Second. Stoke the fire between the hero and heroine, forming heated chemistry between them that is ready to explode off the pages.
Third. Introduce some type of drama for the characters such as bad choices that are going to bite them in the butt, obstacles to overcome, hidden secrets about to break, a past that comes back to haunt one or more characters, love triangles, etc.
Number four. Be descriptive and insert some action and/or twists along the way as well as a dash of humor and more than a pinch of heartfelt emotion.
Five. In my opinion, it’s important to remember the ending counts. I know when I read a romance, I want it to end on a good note, so a happily ever after (HEA) or at least a happy for now (HFN) ending for the hero and heroine in the story is a must.
From Rebecca Hart:
The five things I try to remember when I write romance stories are pretty basic in the overall scheme of things.
1. Flawed characters are more realistic – nobody is perfect, even your characters.
2. Flirting takes many forms
3. There is a fine line between an alpha male and a dickhead.
4. Damsels in distress are generally boring. Female characters with spine are where it’s at.
5. Don’t forget the subtleties — a sigh, a sidelong look, a raised brow, damp palms — all convey emotion and can carry a paragraph’s worth of descriptive information in just a few words.
From Lisa A. Adams:
– A HEA is expected. Give it to them!
– Don’t just flesh out character’s appearances, give them a tic that makes them unique. They must be three dimensional.
– A setting can be a character all on its own. Make your setting come alive for the reader, but don’t let it over power your real characters.
– RESEARCH! – It doesn’t matter if you’re writing historical or contemporary. You’ll need to find information about something. Take the time to look it up and you’ll impress your readers. Try to fudge it, and you could lose a few.
– Don’t give up. – Make writing a habit. Write, edit, re-read, edit, submit, and repeat. Again and again. You will make it eventually.
From Annabelle Blume:
- Men don’t talk like women. If your hero breaks out in long winded soliloquies about his feelings for the heroine, you are now writing a woman. This is perfectly fine if you’re writing F/F romance, not so much if you’re writing M/F.

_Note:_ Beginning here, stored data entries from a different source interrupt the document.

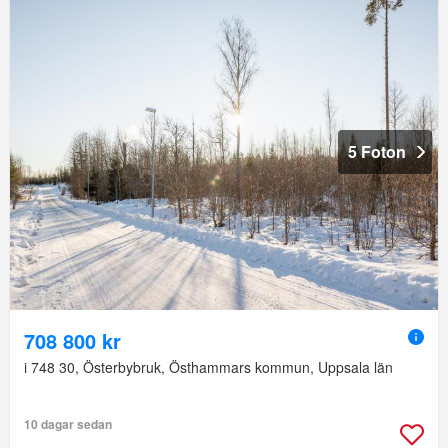
5 Foton
708 800 kr
i 748 30, Österbybruk, Östhammars kommun, Uppsala län
10 dagar sedan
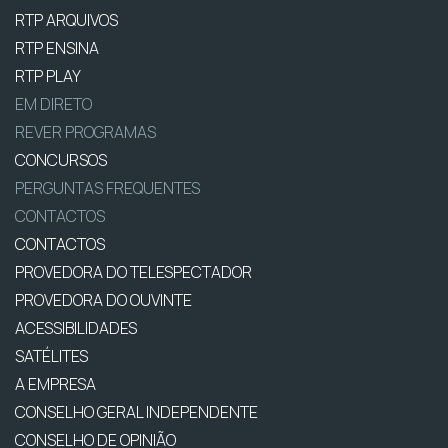
RTP ARQUIVOS
RTP ENSINA
RTP PLAY
EM DIRETO
REVER PROGRAMAS
CONCURSOS
PERGUNTAS FREQUENTES
CONTACTOS
CONTACTOS
PROVEDORA DO TELESPECTADOR
PROVEDORA DO OUVINTE
ACESSIBILIDADES
SATÉLITES
A EMPRESA
CONSELHO GERAL INDEPENDENTE
CONSELHO DE OPINIÃO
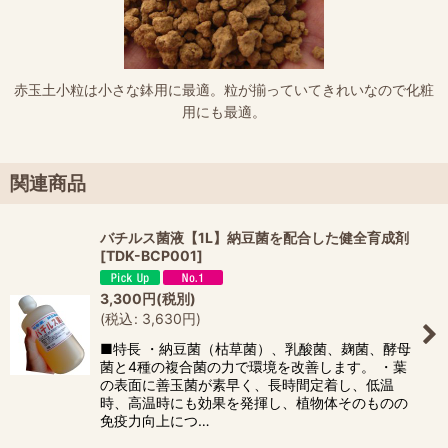
赤玉土小粒は小さな鉢用に最適。粒が揃っていてきれいなので化粧
用にも最適。
関連商品
バチルス菌液【1L】納豆菌を配合した健全育成剤
[
TDK-BCP001
]
3,300
円
(税別)
(
税込
:
3,630
円
)
■特長 ・納豆菌（枯草菌）、乳酸菌、麹菌、酵母
菌と4種の複合菌の力で環境を改善します。 ・葉
の表面に善玉菌が素早く、長時間定着し、低温
時、高温時にも効果を発揮し、植物体そのものの
免疫力向上につ…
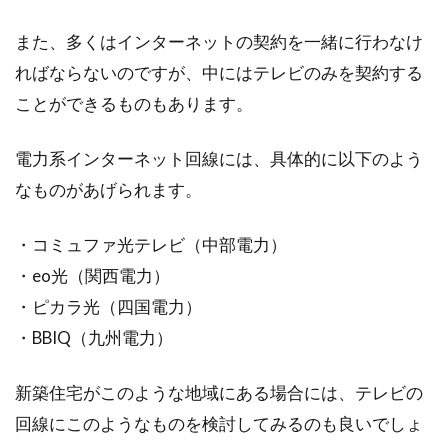
また、多くはインターネットの契約を一緒に行わなけ
ればならないのですが、中にはテレビのみを契約する
ことができるものもあります。
電力系インターネット回線には、具体的に以下のよう
なものがあげられます。
・コミュファ光テレビ（中部電力）
・eo光（関西電力）
・ピカラ光（四国電力）
・BBIQ（九州電力）
新築住宅がこのような地域にある場合には、テレビの
回線にこのようなものを検討してみるのも良いでしょ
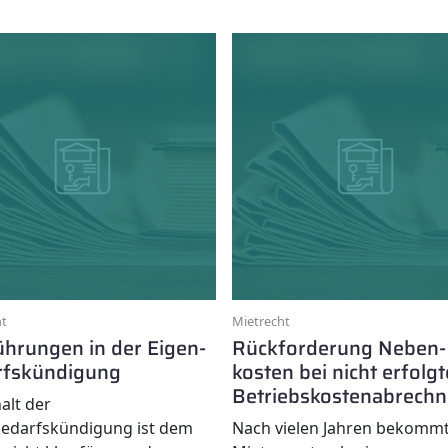
ht
Mietrecht
hrungen in der Eigen­
Rück­forderung Neben­
fs­kündigung
kosten bei nicht erfolgt
Betriebs­kosten­abrech
alt der
edarfskündigung ist dem
Nach vielen Jahren bekommt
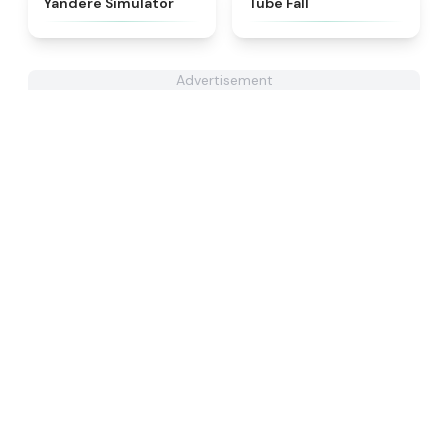
Yandere Simulator
Tube Fall
Advertisement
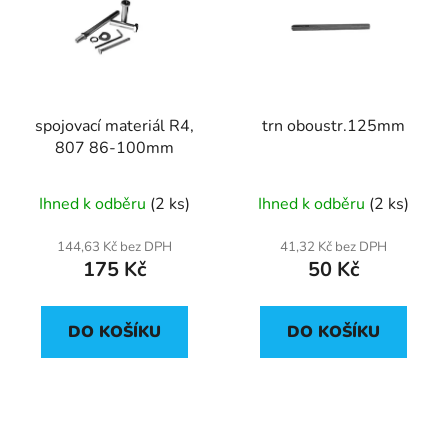
p
o
i
d
s
u
p
k
r
t
spojovací materiál R4,
trn oboustr.125mm
o
ů
807 86-100mm
d
u
Ihned k odběru
(2 ks)
Ihned k odběru
(2 ks)
k
t
144,63 Kč bez DPH
41,32 Kč bez DPH
ů
175 Kč
50 Kč
DO KOŠÍKU
DO KOŠÍKU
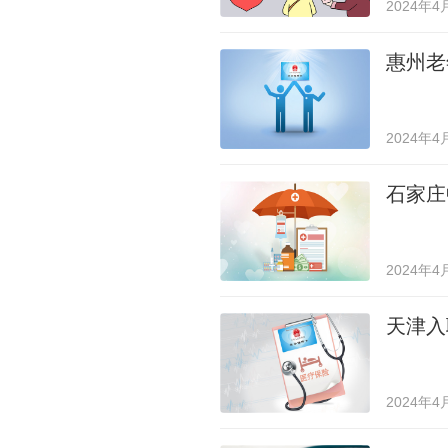
2024年4
惠州老
2024年4
石家庄
2024年4
天津入
2024年4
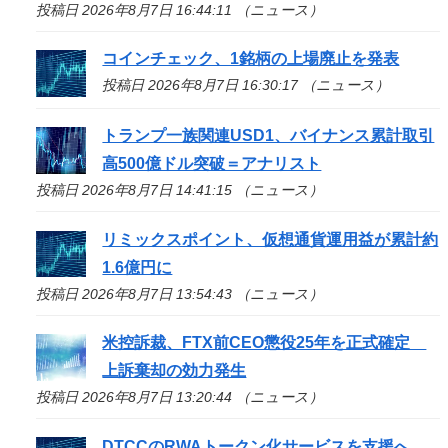
投稿日 2026年8月7日 16:44:11 （ニュース）
コインチェック、1銘柄の上場廃止を発表
投稿日 2026年8月7日 16:30:17 （ニュース）
トランプ一族関連USD1、バイナンス累計取引
高500億ドル突破＝アナリスト
投稿日 2026年8月7日 14:41:15 （ニュース）
リミックスポイント、仮想通貨運用益が累計約
1.6億円に
投稿日 2026年8月7日 13:54:43 （ニュース）
米控訴裁、FTX前CEO懲役25年を正式確定
上訴棄却の効力発生
投稿日 2026年8月7日 13:20:44 （ニュース）
DTCCのRWAトークン化サービスを支援へ、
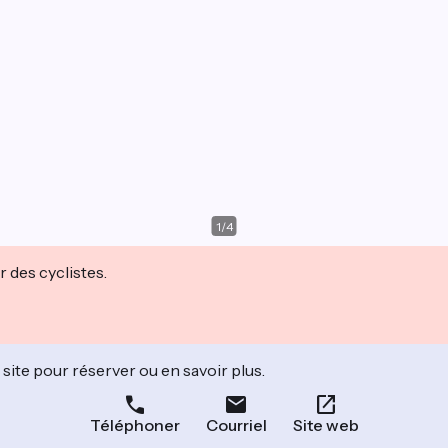
1
/
4
r des cyclistes.
site pour réserver ou en savoir plus.
Téléphoner
Courriel
Site web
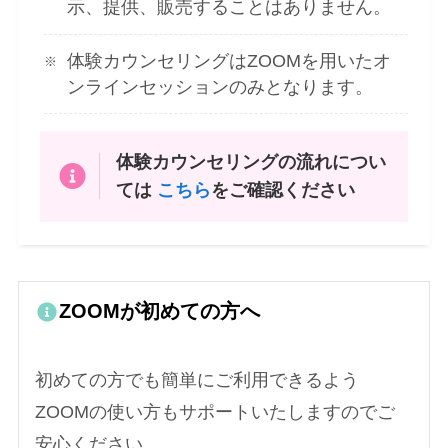
示、提供、販売することはありません。
体験カウンセリングはZOOMを用いたオ
ンラインセッションのみとなります。
体験カウンセリングの流れについ
ては
こちら
をご確認ください
ZOOMが初めての方へ
初めての方でも簡単にご利用できるよう
ZOOMの使い方もサポートいたしますのでご
安心ください。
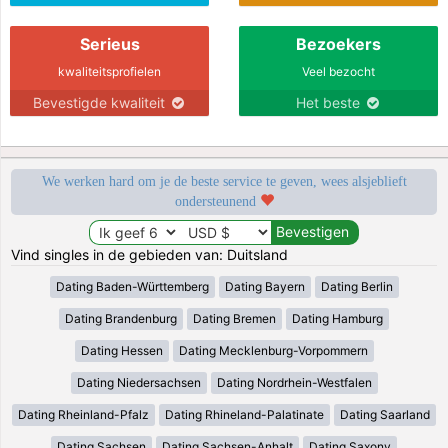
Serieus
Bezoekers
kwaliteitsprofielen
Veel bezocht
Bevestigde kwaliteit
Het beste
We werken hard om je de beste service te geven, wees alsjeblieft
ondersteunend
Vind singles in de gebieden van: Duitsland
Dating Baden-Württemberg
Dating Bayern
Dating Berlin
Dating Brandenburg
Dating Bremen
Dating Hamburg
Dating Hessen
Dating Mecklenburg-Vorpommern
Dating Niedersachsen
Dating Nordrhein-Westfalen
Dating Rheinland-Pfalz
Dating Rhineland-Palatinate
Dating Saarland
Dating Sachsen
Dating Sachsen-Anhalt
Dating Saxony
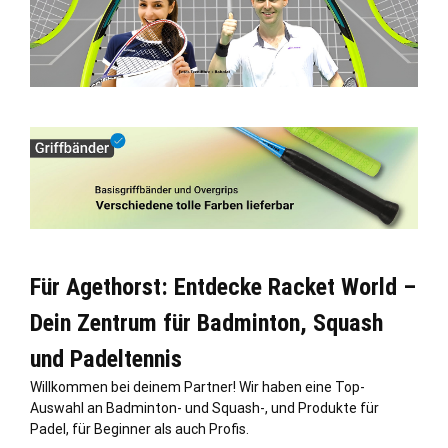
Für Agethorst: Entdecke Racket World –
Dein Zentrum für Badminton, Squash
und Padeltennis
Willkommen bei deinem Partner! Wir haben eine Top-
Auswahl an Badminton- und Squash-, und Produkte für
Padel, für Beginner als auch Profis.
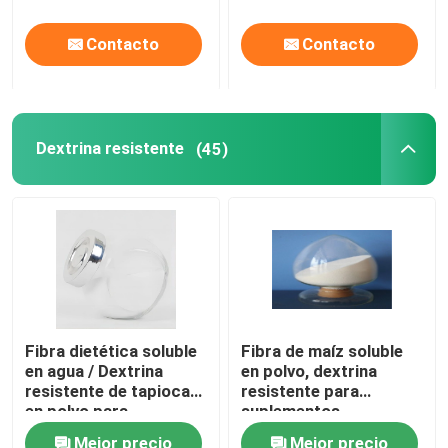
Contacto
Contacto
Dextrina resistente
(45)
Fibra dietética soluble
Fibra de maíz soluble
en agua / Dextrina
en polvo, dextrina
resistente de tapioca
resistente para
en polvo para
suplementos
caramelos
dietéticos
Mejor precio
Mejor precio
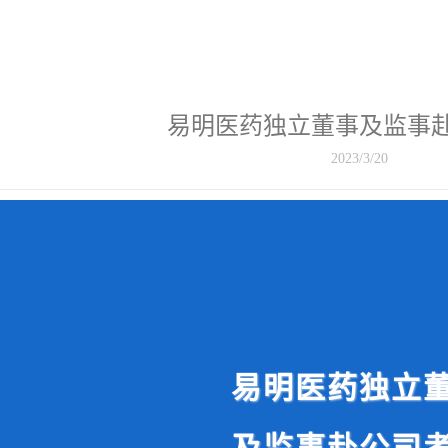
易明医药独立董事及监事
2023/3/20
易明医药独立
及监事赴公司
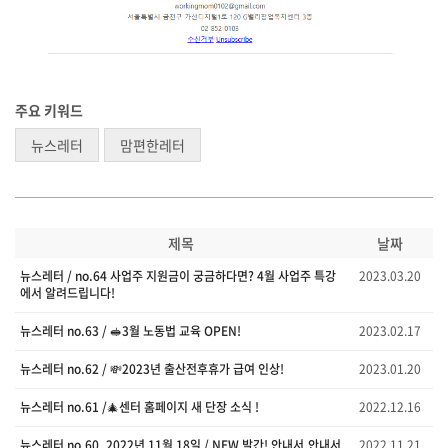
주요 키워드
뉴스레터
맘편한레터
제목
날짜
뉴스레터 / no.64 사업주 지원금이 궁금하다면? 4월 사업주 특강
2023.03.20
에서 알려드립니다!
뉴스레터 no.63 / 🥪3월 노동법 교육 OPEN!
2023.02.17
뉴스레터 no.62 / 💸2023년 출산전후휴가 급여 인상!
2023.01.20
뉴스레터 no.61 /🎄센터 홈페이지 새 단장 소식 !
2022.12.16
뉴스레터 no.60_2022년 11월 18일 / NEW 발간! 안내서,안내서
2022.11.21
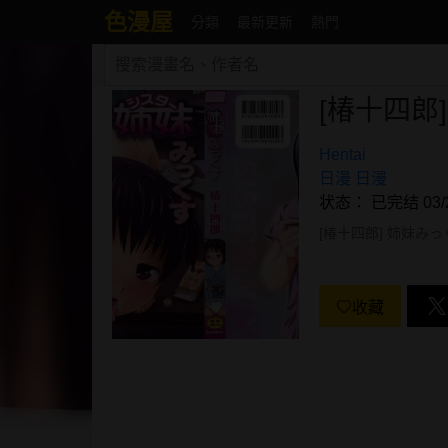
色漫屋
分類
最新更新
熱門
[椿十四郎
Hentai
日漫
日漫
状态： 已完结 03/2
[椿十四郎] 姉妹みっくす
收藏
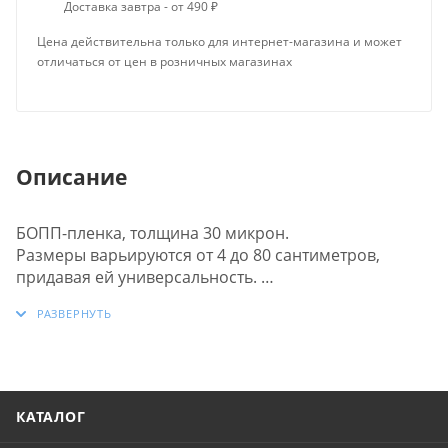
Доставка завтра - от 490 ₽
Цена действительна только для интернет-магазина и может
отличаться от цен в розничных магазинах
Описание
БОПП-пленка, толщина 30 микрон.
Размеры варьируются от 4 до 80 сантиметров,
придавая ей универсальность.
Пленка отличается высокой прочностью и
эффектным блеском.
Сварные швы выполнены аккуратно и прочно,
обеспечивая стойкость к механическим
воздействиям. Также, она оснащена клапаном для
удобства использования.
КАТАЛОГ
Липкая лента многоразовая, что добавляет удобства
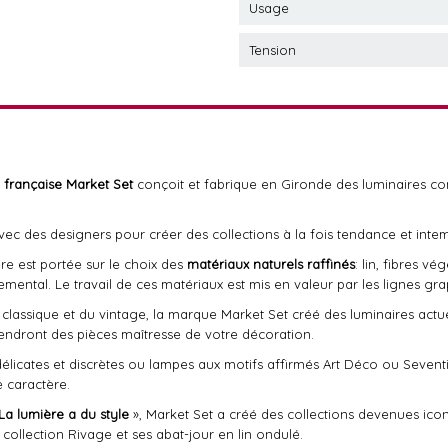
Usage
Tension
française Market Set
conçoit et fabrique en Gironde des luminaires c
ec des designers pour créer des collections à la fois tendance et intemp
ère est portée sur le choix des
matériaux naturels raffinés
: lin, fibres v
ntal. Le travail de ces matériaux est mis en valeur par les lignes gra
 classique et du vintage, la marque Market Set créé des luminaires actu
iendront des pièces maîtresse de votre décoration.
élicates et discrètes ou lampes aux motifs affirmés Art Déco ou Seventie
e caractère.
La lumière a du style
», Market Set a créé des collections devenues ico
collection Rivage et ses abat-jour en lin ondulé.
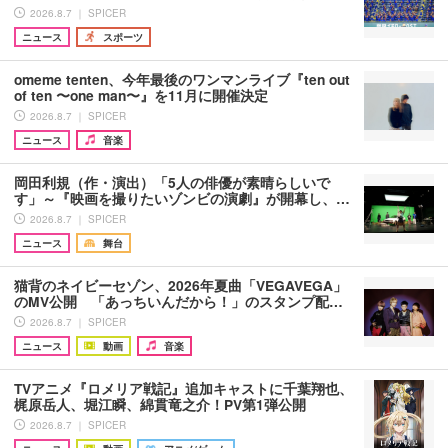
2026.8.7 ｜ SPICER
ニュース
スポーツ
omeme tenten、今年最後のワンマンライブ『ten out
of ten 〜one man〜』を11月に開催決定
2026.8.7 ｜ SPICER
ニュース
音楽
岡田利規（作・演出）「5人の俳優が素晴らしいで
す」～『映画を撮りたいゾンビの演劇』が開幕し、…
2026.8.7 ｜ SPICER
ニュース
舞台
猫背のネイビーセゾン、2026年夏曲「VEGAVEGA」
のMV公開 「あっちいんだから！」のスタンプ配…
2026.8.7 ｜ SPICER
ニュース
動画
音楽
TVアニメ『ロメリア戦記』追加キャストに千葉翔也、
梶原岳人、堀江瞬、綿貫竜之介！PV第1弾公開
2026.8.7 ｜ SPICER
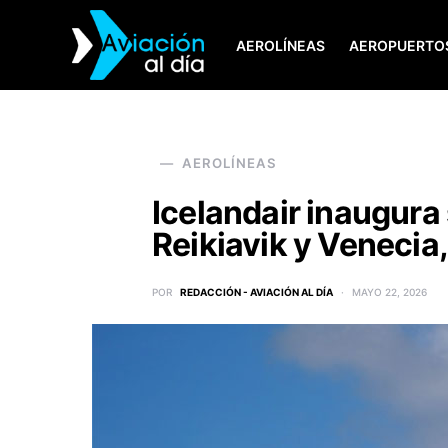
AEROLÍNEAS
AEROPUERTO
SEARCH FOR:
AEROLÍNEAS
Icelandair inaugura
Reikiavik y Venecia, 
POR
REDACCIÓN - AVIACIÓN AL DÍA
MAYO 22, 2026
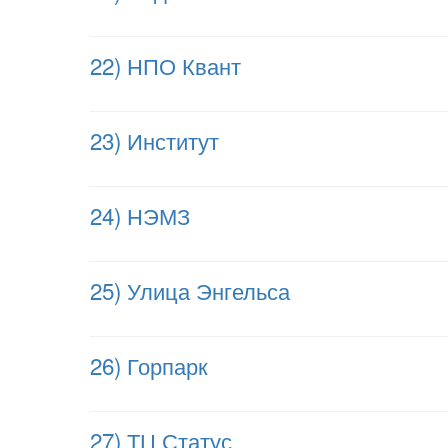
22) НПО Квант
23) Институт
24) НЭМЗ
25) Улица Энгельса
26) Горпарк
27) ТЦ Статус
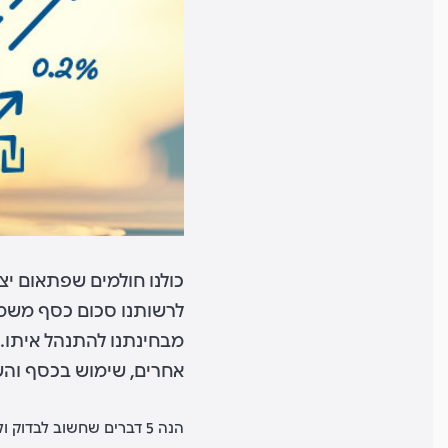
כולנו חולמים שפתאום יצ
לרשותנו סכום כסף משמעו
מבחינתנו להתנהל איתו. 
אחרים, שימוש בכסף והשק
הנה 5 דברים שחשוב לבדוק ולשאול, לפני שאתם מקבלים החלטה לגבי האופן שבו תתנהלו עם הכסף שלכם:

- If you describe the eyes of your love interest every time the couple is together, you’re going to make your readers say, “We get it!.” Focus on other characteristic or mannerisms to help create a character that your reader can imagine fully. Besides, it’s never just the eyes that make someone sexy, it’s everything about them.
- Don’t be afraid to write what you think is sexy, because chances are there’s about a million other people who think it’s sexy, too, even if it seems strange or unusual. For instance, I think guys with strong crease lines in their forehead are super hot, so I write that.
- BDSM isn’t the only fetish that’s hot. Learn, explore, have fun with sexual possibilities.
- Sex isn’t the sexy part of romance, it’s everything leading up to it. Spend most of your time on that, and the sex will take care of itself.